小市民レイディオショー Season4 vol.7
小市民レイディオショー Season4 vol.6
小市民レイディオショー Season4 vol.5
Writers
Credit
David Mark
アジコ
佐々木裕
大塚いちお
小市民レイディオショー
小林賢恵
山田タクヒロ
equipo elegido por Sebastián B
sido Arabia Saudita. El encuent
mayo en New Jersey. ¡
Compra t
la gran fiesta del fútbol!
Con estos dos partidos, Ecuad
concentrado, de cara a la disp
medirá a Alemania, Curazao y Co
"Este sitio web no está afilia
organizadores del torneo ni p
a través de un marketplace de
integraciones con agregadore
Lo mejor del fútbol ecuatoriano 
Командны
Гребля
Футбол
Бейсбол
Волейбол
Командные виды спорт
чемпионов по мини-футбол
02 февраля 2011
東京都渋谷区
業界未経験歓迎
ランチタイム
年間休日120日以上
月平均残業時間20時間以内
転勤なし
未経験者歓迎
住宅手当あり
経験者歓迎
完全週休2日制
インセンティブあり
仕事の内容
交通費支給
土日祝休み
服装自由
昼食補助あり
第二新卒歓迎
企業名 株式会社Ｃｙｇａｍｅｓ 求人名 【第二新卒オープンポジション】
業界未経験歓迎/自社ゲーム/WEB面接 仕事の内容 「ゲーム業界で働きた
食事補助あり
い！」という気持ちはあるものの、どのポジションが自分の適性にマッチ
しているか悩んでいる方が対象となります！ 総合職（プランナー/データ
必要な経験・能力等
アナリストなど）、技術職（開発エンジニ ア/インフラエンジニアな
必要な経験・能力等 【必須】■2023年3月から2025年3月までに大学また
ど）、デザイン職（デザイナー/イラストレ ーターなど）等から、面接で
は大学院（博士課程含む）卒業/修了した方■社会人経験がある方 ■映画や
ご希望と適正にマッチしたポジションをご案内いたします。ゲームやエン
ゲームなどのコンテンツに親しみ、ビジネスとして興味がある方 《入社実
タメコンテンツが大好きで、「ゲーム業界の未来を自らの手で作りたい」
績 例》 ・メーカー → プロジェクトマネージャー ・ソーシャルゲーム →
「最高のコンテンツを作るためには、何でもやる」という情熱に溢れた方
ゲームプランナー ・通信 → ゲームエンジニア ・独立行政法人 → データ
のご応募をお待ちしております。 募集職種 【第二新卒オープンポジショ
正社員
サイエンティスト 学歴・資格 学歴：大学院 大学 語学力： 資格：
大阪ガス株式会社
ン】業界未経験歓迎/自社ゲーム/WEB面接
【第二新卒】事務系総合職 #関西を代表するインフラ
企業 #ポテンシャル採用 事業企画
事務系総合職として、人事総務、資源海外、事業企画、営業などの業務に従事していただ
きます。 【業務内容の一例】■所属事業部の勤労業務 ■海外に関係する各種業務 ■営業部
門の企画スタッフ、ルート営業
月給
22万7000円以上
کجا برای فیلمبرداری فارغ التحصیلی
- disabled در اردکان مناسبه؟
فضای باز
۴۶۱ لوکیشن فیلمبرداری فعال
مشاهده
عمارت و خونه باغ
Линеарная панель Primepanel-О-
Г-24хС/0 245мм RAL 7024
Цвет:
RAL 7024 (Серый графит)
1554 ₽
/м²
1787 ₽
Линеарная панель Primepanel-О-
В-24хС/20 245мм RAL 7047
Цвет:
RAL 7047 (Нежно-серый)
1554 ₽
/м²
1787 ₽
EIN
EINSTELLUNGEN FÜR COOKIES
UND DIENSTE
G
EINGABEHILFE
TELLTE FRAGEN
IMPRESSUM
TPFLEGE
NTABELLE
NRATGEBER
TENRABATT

> Requirement
Report the number of lines of the listing above that hold the string "事業企画", with no other text.

> Answer to the problem
2